Now, these services can be constrained by a few things: compute power, memory, and hard drive space. Our API only hogs a little memory or hard drive space, but it runs in a single process and can only use one CPU. So, we say it's "CPU bound." That means we can only scale vertically by running it on a bigger computer for so long before we hit a wall. So that's where horizontal scaling comes to the rescue. So rather than giving the API a bigger server to run on, we just run more of them simultaneously!

So, let's talk about those slowdowns we faced. We found a couple of issues causing trouble, but we made minor tweaks that unlocked a world of improvement. First up, we looked at the API's CPU resources. Initially, our request was set to 1 CPU, with a higher limit. But guess what? Our API could only use one CPU, so those extra resources were twiddling their thumbs. So it needs to be more helpful, right? We decided to scale things back a bit.

We lowered the CPU request from 1 to 0.75, so the system starts taking action before it reaches its maximum capacity. It also means adding more services while everything is running smoothly. For example, instead of waiting until we hit 75% CPU utilization across the board, we now scale when we hit 75% of 0.75 CPU (around 56%). These smaller services can scale up quicker, resulting in better performance for you and your shop.

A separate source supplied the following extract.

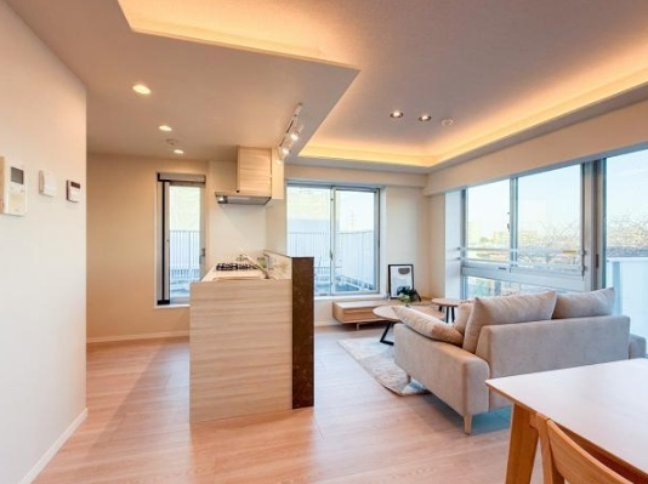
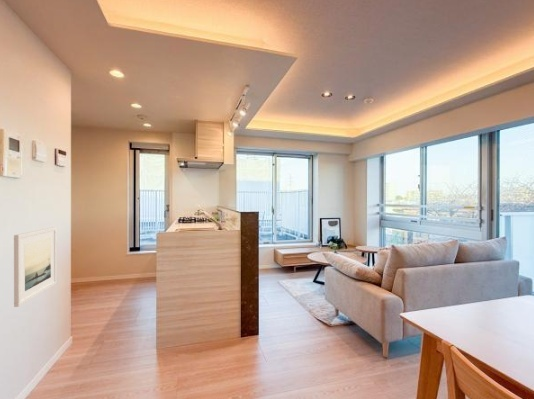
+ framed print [13,226,58,308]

Here's an example. Imagine we have three copies of our program running at the same time. One is maxed out at 100% CPU usage, while others are just chugging along with low utilization. 

The average (50%) is below the scaling threshold of the request (70%), so about a third of the time, you get an unresponsive application. Talk about frustrating! But, by making these changes, we can scale more aggressively and avoid this situation. We may be using smaller pods, but we're running more of them and adding resources before real issues arise. Here is that same load from before but on our smaller pods with our more aggressive scaling policies. It would have started adding more copies ages ago when the average utilization crossed 56% before you saw an unresponsive application. 

So, what does all this mean for you and your shop? Well, it means we're continuing to work on V1 where we can to improve the application performance and your experience. We're constantly working behind the scenes to fine-tune our system so your work doesn't get interrupted by slowdowns or hiccups. So our goal is to keep your shop running smoothly and efficiently, just like a well-oiled machine.